While higher education can be a smart investment that will set you up for future success, attending college often comes with a hefty price tag. If you’re struggling to pay back your student loans, we’re here to help. In this article, we’ll review organizations and individuals going above and beyond to help students pay back their loans. Plus, we’ll discuss some other ways to help you get debt-free as quickly as possible.
Charities That Pay Back Student Loans
Unfortunately, the list of charities dedicated to paying back student loans isn’t as long as we’d like. While some organizations offer scholarships before or during college attendance, paying off debt after a student leaves school is rare. However, a couple of knights in shining armor are helping borrowers across the country tackle their debt.
Rolling Jubilee acts like a debt collector. They pay lenders pennies on the dollar to take debt that the borrower is unlikely to pay back. However, instead of hounding the borrower for debt payments, they forgive the loan altogether.
Rolling Jubilee takes on mortgage debt, medical bills, student debt, and more. They’ve paid off tens of millions of dollars of debt, helping to free Americans from stress and anxiety.
While institutional charities that pay off student debt aren’t common, some private individuals have decided to pay back student debt on their own. Let’s take a quick look at some of these high-profile donors.
- Robert F. Smith: Smith gave the commencement speech for Morehouse College’s class of 2019. While on stage, he announced that he would pay off the student loans of each of the new graduates.
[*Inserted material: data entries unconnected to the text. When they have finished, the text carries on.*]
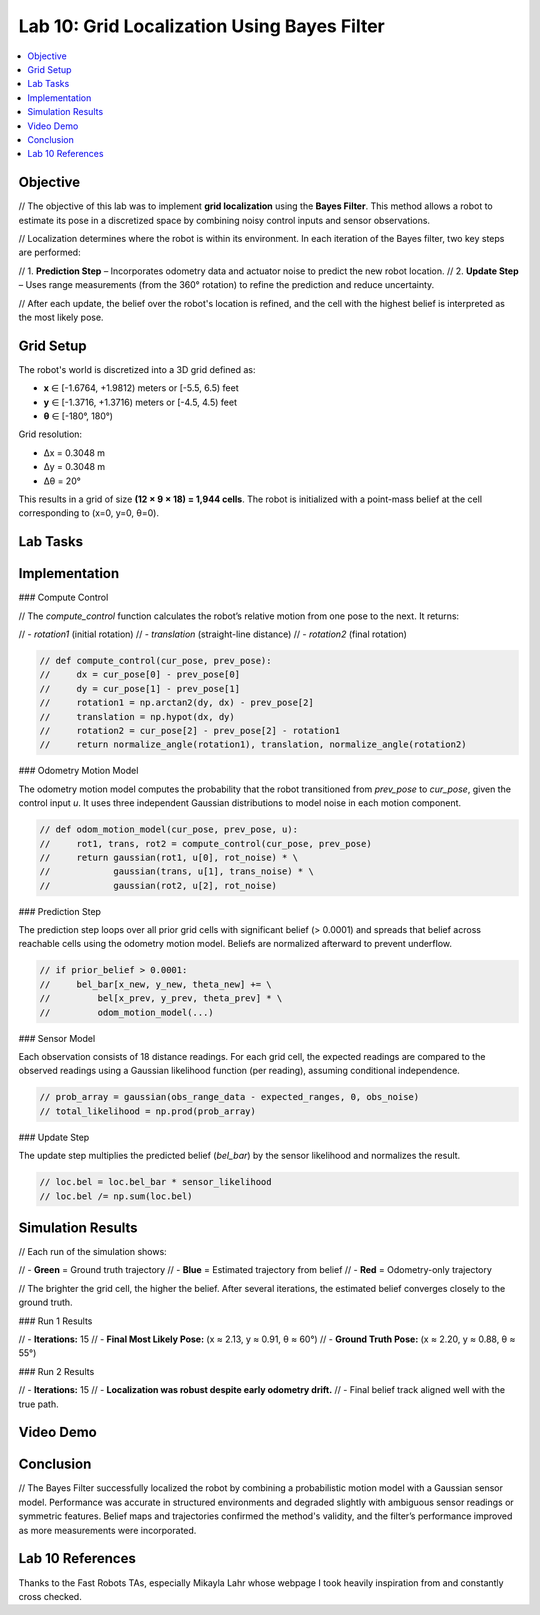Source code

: Lab 10: Grid Localization Using Bayes Filter
============================================

.. contents::
   :depth: 2
   :local:

Objective
---------

// The objective of this lab was to implement **grid localization** using the **Bayes Filter**. This method allows a robot to estimate its pose in a discretized space by combining noisy control inputs and sensor observations.

// Localization determines where the robot is within its environment. In each iteration of the Bayes filter, two key steps are performed:

// 1. **Prediction Step** – Incorporates odometry data and actuator noise to predict the new robot location.
// 2. **Update Step** – Uses range measurements (from the 360° rotation) to refine the prediction and reduce uncertainty.

// After each update, the belief over the robot's location is refined, and the cell with the highest belief is interpreted as the most likely pose.

Grid Setup
----------

The robot's world is discretized into a 3D grid defined as:

- **x** ∈ [-1.6764, +1.9812) meters or [-5.5, 6.5) feet  
- **y** ∈ [-1.3716, +1.3716) meters or [-4.5, 4.5) feet  
- **θ** ∈ [-180°, 180°)  

Grid resolution:

- Δx = 0.3048 m  
- Δy = 0.3048 m  
- Δθ = 20°  

This results in a grid of size **(12 × 9 × 18) = 1,944 cells**. The robot is initialized with a point-mass belief at the cell corresponding to (x=0, y=0, θ=0).

Lab Tasks
---------

Implementation
--------------

### Compute Control

// The `compute_control` function calculates the robot’s relative motion from one pose to the next. It returns:

// - `rotation1` (initial rotation)
// - `translation` (straight-line distance)
// - `rotation2` (final rotation)

.. code-block:: python

   // def compute_control(cur_pose, prev_pose):
   //     dx = cur_pose[0] - prev_pose[0]
   //     dy = cur_pose[1] - prev_pose[1]
   //     rotation1 = np.arctan2(dy, dx) - prev_pose[2]
   //     translation = np.hypot(dx, dy)
   //     rotation2 = cur_pose[2] - prev_pose[2] - rotation1
   //     return normalize_angle(rotation1), translation, normalize_angle(rotation2)

### Odometry Motion Model

The odometry motion model computes the probability that the robot transitioned from `prev_pose` to `cur_pose`, given the control input `u`. It uses three independent Gaussian distributions to model noise in each motion component.

.. code-block:: python

   // def odom_motion_model(cur_pose, prev_pose, u):
   //     rot1, trans, rot2 = compute_control(cur_pose, prev_pose)
   //     return gaussian(rot1, u[0], rot_noise) * \
   //            gaussian(trans, u[1], trans_noise) * \
   //            gaussian(rot2, u[2], rot_noise)

### Prediction Step

The prediction step loops over all prior grid cells with significant belief (> 0.0001) and spreads that belief across reachable cells using the odometry motion model. Beliefs are normalized afterward to prevent underflow.

.. code-block:: python

   // if prior_belief > 0.0001:
   //     bel_bar[x_new, y_new, theta_new] += \
   //         bel[x_prev, y_prev, theta_prev] * \
   //         odom_motion_model(...)

### Sensor Model

Each observation consists of 18 distance readings. For each grid cell, the expected readings are compared to the observed readings using a Gaussian likelihood function (per reading), assuming conditional independence.

.. code-block:: python

   // prob_array = gaussian(obs_range_data - expected_ranges, 0, obs_noise)
   // total_likelihood = np.prod(prob_array)

### Update Step

The update step multiplies the predicted belief (`bel_bar`) by the sensor likelihood and normalizes the result.

.. code-block:: python

   // loc.bel = loc.bel_bar * sensor_likelihood
   // loc.bel /= np.sum(loc.bel)

Simulation Results
------------------

// Each run of the simulation shows:

// - **Green** = Ground truth trajectory
// - **Blue** = Estimated trajectory from belief
// - **Red** = Odometry-only trajectory

// The brighter the grid cell, the higher the belief. After several iterations, the estimated belief converges closely to the ground truth.

### Run 1 Results

.. image:: images/l10_run1_final.png
   :align: center
   :width: 80%
   :alt: Run 1 Final Belief Plot

// - **Iterations:** 15  
// - **Final Most Likely Pose:** (x ≈ 2.13, y ≈ 0.91, θ ≈ 60°)  
// - **Ground Truth Pose:** (x ≈ 2.20, y ≈ 0.88, θ ≈ 55°)

### Run 2 Results

.. image:: images/l10_run2_final.png
   :align: center
   :width: 80%
   :alt: Run 2 Final Belief Plot

// - **Iterations:** 15  
// - **Localization was robust despite early odometry drift.**  
// - Final belief track aligned well with the true path.

Video Demo
----------

.. raw:: html

   <iframe width="560" height="315"
           src="https://www.youtube.com/embed/YOUR_VIDEO_ID"
           title="Grid Localization Demo"
           frameborder="0"
           allow="accelerometer; autoplay; clipboard-write; encrypted-media; gyroscope; picture-in-picture"
           allowfullscreen>
   </iframe>

Conclusion
----------

// The Bayes Filter successfully localized the robot by combining a probabilistic motion model with a Gaussian sensor model. Performance was accurate in structured environments and degraded slightly with ambiguous sensor readings or symmetric features. Belief maps and trajectories confirmed the method's validity, and the filter’s performance improved as more measurements were incorporated.

Lab 10 References
-----------------

Thanks to the Fast Robots TAs, especially Mikayla Lahr whose webpage I took heavily inspiration from and constantly cross checked.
Afterward, he also agreed to pay off each graduate’s parents’ student debt, bringing his total contribution to $34 million.
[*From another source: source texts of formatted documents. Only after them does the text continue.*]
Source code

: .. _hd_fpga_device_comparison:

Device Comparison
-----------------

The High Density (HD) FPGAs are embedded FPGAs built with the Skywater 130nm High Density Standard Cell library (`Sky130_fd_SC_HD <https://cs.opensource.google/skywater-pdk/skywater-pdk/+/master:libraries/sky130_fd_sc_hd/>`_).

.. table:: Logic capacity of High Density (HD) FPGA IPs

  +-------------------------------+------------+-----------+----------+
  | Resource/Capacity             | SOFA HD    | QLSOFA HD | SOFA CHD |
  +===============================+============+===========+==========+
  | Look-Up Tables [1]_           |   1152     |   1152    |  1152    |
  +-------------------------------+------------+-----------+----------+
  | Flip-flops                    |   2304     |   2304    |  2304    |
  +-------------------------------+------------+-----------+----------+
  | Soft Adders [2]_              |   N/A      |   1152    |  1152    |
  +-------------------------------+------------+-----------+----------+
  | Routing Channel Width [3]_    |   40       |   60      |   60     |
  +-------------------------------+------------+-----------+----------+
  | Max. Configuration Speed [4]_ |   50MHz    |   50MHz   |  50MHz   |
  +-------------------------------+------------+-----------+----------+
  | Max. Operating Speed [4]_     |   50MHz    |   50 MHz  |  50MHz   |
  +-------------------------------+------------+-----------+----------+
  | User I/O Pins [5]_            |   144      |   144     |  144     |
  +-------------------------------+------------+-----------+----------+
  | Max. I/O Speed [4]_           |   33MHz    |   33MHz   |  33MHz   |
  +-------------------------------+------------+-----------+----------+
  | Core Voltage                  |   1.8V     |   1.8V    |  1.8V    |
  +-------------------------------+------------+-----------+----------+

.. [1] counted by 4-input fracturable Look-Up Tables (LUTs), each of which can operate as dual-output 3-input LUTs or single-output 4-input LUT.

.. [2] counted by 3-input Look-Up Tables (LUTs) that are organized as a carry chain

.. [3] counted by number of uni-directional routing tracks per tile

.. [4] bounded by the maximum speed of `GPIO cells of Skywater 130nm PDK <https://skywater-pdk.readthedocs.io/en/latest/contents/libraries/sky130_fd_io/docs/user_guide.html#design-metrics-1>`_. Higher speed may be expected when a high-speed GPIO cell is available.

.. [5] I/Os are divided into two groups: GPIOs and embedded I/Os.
- Taylor Swift: After a girl in Canada posted on her blog that she wasn’t going to be able to attend college the following year, Taylor Swift transferred money to her bank account to pay off her student debt.
- Ellen DeGeneres: On one of her shows in 2018, Ellen gave away large amounts of money to three students in the audience, including a $50,000 award to a nursing student at Cal State Fullerton.
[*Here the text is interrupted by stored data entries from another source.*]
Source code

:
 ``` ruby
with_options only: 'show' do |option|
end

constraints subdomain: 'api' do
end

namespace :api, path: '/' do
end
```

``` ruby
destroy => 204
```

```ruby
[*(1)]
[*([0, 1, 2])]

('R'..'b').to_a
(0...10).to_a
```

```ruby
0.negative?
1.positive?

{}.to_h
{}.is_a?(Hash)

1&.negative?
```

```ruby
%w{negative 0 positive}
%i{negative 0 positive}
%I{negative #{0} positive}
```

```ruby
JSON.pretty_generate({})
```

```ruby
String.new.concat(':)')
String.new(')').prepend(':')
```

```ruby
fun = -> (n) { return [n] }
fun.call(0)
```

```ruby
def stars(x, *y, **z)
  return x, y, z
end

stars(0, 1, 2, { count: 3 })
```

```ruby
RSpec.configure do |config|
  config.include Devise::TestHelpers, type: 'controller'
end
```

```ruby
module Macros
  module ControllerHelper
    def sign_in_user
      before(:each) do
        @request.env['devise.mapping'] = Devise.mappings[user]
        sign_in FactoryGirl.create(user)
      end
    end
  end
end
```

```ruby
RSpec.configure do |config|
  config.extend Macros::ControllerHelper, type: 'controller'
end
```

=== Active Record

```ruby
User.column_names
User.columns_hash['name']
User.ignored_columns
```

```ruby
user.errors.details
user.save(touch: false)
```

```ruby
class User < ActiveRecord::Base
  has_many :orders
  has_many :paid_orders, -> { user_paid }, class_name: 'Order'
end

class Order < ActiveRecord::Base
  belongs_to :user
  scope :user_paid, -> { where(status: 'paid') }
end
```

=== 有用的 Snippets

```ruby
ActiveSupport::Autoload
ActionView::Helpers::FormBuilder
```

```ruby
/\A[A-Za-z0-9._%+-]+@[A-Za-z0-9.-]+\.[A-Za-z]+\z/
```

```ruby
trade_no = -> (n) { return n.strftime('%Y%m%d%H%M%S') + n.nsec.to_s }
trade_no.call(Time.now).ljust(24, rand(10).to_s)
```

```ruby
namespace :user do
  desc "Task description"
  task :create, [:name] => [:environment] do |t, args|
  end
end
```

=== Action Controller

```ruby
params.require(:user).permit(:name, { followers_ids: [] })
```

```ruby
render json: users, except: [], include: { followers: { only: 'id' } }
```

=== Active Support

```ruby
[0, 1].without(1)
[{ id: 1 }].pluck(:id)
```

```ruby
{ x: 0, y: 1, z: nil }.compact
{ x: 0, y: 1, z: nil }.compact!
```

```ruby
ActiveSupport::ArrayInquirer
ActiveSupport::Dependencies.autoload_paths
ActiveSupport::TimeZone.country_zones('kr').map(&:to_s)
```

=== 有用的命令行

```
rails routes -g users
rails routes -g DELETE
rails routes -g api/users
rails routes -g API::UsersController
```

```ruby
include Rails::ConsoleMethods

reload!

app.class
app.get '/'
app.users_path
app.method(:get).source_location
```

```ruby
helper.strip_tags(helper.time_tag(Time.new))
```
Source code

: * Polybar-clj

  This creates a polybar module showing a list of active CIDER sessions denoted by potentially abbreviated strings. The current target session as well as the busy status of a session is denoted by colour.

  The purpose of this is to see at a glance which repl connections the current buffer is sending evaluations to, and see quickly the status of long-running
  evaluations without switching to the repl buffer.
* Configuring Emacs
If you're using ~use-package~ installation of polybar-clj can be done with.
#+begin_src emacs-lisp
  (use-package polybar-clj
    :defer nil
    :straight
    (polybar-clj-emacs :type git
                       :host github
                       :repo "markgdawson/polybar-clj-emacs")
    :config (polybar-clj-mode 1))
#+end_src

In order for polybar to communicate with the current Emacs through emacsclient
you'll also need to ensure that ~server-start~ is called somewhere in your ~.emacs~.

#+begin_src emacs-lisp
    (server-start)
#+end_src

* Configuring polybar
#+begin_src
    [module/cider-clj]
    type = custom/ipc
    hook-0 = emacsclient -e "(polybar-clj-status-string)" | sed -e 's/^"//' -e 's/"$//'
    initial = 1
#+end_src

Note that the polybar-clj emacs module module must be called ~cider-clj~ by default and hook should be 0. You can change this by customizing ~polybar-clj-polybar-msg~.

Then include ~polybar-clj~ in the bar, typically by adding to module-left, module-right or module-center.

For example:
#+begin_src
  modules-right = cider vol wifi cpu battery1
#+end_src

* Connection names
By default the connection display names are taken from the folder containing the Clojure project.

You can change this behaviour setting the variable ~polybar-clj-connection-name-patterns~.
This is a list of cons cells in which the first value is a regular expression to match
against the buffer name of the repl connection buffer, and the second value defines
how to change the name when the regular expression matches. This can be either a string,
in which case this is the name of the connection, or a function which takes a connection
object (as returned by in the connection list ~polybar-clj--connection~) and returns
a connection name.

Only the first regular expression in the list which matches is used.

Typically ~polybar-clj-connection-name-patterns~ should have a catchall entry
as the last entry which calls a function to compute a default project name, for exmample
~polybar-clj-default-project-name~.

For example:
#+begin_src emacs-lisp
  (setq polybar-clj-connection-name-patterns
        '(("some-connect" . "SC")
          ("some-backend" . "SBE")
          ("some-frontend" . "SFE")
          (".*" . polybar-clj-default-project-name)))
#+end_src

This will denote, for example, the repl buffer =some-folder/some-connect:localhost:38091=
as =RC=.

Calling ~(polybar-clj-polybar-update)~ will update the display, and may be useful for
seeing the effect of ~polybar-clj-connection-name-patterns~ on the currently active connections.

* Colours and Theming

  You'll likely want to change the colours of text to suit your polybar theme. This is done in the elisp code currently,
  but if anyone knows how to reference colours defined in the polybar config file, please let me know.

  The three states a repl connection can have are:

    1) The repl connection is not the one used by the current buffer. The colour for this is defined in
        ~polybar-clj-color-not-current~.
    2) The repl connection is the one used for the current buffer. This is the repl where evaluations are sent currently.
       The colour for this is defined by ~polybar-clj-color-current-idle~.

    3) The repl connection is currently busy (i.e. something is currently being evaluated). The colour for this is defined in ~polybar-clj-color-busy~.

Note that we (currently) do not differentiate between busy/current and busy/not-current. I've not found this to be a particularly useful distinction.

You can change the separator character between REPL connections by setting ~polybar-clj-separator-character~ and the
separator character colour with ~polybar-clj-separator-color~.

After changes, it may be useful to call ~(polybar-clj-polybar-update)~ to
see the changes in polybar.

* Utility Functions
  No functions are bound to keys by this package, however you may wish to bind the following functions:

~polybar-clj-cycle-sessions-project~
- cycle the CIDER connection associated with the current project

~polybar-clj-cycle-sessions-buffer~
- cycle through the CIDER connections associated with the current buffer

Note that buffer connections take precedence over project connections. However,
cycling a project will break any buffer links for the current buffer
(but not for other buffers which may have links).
Perhaps due to the lack of institutional charities paying off student loans, crowdfunding sites have become an increasingly popular way for students to raise money to pay off debt. Crowdfunding programs allow users to create a campaign and solicit donations from friends, family, and strangers. You can think of crowdfunding as a decentralized charity for paying off your student loans.
Before you choose a platform, though, make sure to evaluate the costs of each option. For example, some programs charge fees, which will ount of money you can put toward paying off your loans. You may also want to choose a site with a strong reputation for customer service and satisfaction. Finally, you might consider using a popular platform like GoFundMe, as people might recognize the name and be more likely to donate.
Credit Counseling Agencies
While these organizations won’t pay off your debt for you, nonprofit credit counseling agencies like the National Foundation for Credit Counseling (NFCC) can provide much-needed assistance. After giving the organization a list of your debt obligations, they’ll work with you to develop a plan to get your debt under control.